SELECTED EXTRACT:

+---+

Sony, which leads the console gaming industry worldwide, is facing a challenge from Microsoft, which is pursuing an aggressive strategy for its Xbox One.
If Microsoft fails to boost its market share, Sony could dominate next-generation consoles for years.
Sony’s counterattack includes virtual-reality headset Project Morpheus and exclusive games.
Microsoft’s exclusive Xbox One titles are set to launch this year, while Sony’s new games are scheduled for release next year, giving Microsoft’s console a window of opportunity.
Sony has sold 22.7 million PS4 units globally as of mid-May versus 12.6 million for the Xbox One, figures from video game website vgchartz show.
Sony’s strategy for next year could help PlayStation continue dominating game markets outside the United States.
As PlayStation has historically been more popular in Asia and Western Europe, Microsoft may struggle to gain market share there.
Consoles’ lackluster profit margin history has shifted attention to content and subscription services.
The PS3 likely cost Sony more than US$3 billion over seven years, while Microsoft’s Xbox 360 either lost money or had low margins.
Sony has increased its focus on subscription growth for its PlayStation Plus service, after the success of Microsoft’s high-margin Xbox Live service.
A key catalyst for profit growth for Sony would be its partnership with Activision, whose bestseller Call of Duty had earlier helped Microsoft.
This could widen gaming margins as users are encouraged to sign up for PlayStation Plus.
Sony targets an operating margin of 5-6 percent for its gaming unit by fiscal 2017.
The views expressed in this article are those of Jitendra Waral, an analyst at Bloomberg Intelligence.

+---+

DIRECTIONS FOR THIS TASK:
According to the text on Sony and Microsoft game consoles, how many PS4 units had Sony sold globally as of mid-May?

(Saved data entries)
+---+

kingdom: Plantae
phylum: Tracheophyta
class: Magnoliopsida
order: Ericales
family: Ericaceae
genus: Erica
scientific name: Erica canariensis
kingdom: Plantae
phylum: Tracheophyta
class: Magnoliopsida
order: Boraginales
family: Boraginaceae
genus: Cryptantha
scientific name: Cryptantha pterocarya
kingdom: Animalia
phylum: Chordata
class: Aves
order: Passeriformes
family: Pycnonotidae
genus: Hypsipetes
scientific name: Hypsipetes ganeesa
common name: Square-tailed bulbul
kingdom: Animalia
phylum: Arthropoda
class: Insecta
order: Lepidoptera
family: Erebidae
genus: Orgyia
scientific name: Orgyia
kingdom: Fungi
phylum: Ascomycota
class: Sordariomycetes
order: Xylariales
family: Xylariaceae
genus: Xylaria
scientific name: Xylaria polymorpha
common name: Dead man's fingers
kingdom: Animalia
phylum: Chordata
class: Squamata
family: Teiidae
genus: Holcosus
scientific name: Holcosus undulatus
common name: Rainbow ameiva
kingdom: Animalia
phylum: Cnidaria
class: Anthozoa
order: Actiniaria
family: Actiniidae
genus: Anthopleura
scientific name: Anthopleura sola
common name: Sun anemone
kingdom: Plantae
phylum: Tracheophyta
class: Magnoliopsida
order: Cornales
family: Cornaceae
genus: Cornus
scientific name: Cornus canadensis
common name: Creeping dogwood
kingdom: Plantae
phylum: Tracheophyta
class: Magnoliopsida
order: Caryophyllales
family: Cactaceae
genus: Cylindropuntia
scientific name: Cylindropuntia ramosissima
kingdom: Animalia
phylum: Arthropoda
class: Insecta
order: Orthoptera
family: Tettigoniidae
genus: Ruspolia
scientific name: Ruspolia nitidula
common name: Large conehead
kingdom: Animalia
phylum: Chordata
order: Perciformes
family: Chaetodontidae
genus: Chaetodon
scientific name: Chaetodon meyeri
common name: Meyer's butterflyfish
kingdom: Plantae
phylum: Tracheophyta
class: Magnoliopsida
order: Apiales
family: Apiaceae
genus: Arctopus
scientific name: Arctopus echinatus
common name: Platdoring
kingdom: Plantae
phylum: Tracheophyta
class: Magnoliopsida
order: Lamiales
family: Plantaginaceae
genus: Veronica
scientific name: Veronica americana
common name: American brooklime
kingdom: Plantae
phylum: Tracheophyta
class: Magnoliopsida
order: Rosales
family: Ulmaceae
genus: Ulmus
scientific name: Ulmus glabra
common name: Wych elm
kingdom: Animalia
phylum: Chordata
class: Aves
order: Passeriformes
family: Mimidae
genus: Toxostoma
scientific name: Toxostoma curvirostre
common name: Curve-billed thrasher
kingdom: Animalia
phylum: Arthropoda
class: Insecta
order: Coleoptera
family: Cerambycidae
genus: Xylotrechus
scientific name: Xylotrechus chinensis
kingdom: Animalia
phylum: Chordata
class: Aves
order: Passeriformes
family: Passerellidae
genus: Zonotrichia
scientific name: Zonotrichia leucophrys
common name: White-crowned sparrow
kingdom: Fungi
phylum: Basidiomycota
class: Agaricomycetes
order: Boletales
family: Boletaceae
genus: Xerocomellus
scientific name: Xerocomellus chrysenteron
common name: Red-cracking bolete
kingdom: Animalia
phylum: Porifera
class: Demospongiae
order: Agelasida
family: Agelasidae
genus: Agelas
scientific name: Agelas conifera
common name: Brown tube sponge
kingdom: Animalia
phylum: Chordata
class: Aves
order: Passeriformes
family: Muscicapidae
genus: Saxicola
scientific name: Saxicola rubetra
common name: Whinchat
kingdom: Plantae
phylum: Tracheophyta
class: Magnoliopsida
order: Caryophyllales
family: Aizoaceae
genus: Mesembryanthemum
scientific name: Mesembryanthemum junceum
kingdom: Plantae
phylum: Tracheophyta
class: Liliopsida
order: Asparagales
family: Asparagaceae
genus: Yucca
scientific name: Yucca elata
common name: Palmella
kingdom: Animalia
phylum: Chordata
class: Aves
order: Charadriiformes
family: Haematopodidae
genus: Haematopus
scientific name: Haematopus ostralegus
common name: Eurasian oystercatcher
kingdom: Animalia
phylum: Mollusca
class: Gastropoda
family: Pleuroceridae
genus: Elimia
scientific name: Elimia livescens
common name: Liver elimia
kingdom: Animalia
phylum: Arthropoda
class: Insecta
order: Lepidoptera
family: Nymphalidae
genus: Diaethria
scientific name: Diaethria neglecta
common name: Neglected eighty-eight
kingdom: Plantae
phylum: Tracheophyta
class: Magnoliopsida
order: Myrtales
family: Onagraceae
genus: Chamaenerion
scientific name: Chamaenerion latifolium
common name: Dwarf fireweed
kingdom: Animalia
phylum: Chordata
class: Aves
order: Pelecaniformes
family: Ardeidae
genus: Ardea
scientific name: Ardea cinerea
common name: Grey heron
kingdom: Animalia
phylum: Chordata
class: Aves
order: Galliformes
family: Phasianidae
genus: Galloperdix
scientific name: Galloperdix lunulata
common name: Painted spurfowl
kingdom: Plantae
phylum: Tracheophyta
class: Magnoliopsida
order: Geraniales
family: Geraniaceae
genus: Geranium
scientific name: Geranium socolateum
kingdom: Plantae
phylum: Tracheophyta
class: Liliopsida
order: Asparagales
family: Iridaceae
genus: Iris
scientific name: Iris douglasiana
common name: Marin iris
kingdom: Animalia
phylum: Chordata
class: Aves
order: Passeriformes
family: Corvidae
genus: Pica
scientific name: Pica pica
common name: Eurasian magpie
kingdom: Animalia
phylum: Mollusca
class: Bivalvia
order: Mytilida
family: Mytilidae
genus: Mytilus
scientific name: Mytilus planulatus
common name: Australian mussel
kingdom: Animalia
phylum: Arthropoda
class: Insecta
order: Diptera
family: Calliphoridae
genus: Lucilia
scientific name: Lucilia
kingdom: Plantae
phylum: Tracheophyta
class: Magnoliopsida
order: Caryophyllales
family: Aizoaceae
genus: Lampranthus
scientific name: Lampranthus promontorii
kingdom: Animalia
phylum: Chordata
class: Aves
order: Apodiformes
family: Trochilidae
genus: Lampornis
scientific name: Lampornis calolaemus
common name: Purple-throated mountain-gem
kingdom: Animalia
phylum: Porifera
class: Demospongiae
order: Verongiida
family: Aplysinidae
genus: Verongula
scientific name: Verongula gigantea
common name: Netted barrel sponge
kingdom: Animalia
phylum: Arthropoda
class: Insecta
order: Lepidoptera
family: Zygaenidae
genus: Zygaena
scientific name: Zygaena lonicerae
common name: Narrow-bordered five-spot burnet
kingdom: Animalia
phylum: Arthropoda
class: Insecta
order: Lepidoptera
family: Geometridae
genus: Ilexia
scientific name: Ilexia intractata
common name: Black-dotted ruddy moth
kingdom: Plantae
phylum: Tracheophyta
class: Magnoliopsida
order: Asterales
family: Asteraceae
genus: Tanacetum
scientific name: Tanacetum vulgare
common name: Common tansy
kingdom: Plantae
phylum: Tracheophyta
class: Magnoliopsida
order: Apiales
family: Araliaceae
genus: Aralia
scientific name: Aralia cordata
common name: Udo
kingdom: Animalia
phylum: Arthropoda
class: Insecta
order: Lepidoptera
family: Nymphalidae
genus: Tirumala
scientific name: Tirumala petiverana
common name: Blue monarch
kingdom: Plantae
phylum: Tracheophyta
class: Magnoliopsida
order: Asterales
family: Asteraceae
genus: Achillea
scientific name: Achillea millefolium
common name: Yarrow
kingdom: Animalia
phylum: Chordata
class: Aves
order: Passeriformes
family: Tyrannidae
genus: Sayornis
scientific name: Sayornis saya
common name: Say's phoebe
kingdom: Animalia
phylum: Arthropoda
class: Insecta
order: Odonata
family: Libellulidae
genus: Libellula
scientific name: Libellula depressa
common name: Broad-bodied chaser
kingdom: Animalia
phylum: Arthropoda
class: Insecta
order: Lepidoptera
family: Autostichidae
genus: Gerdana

+---+

TASK RESPONSE:
22.7 million units.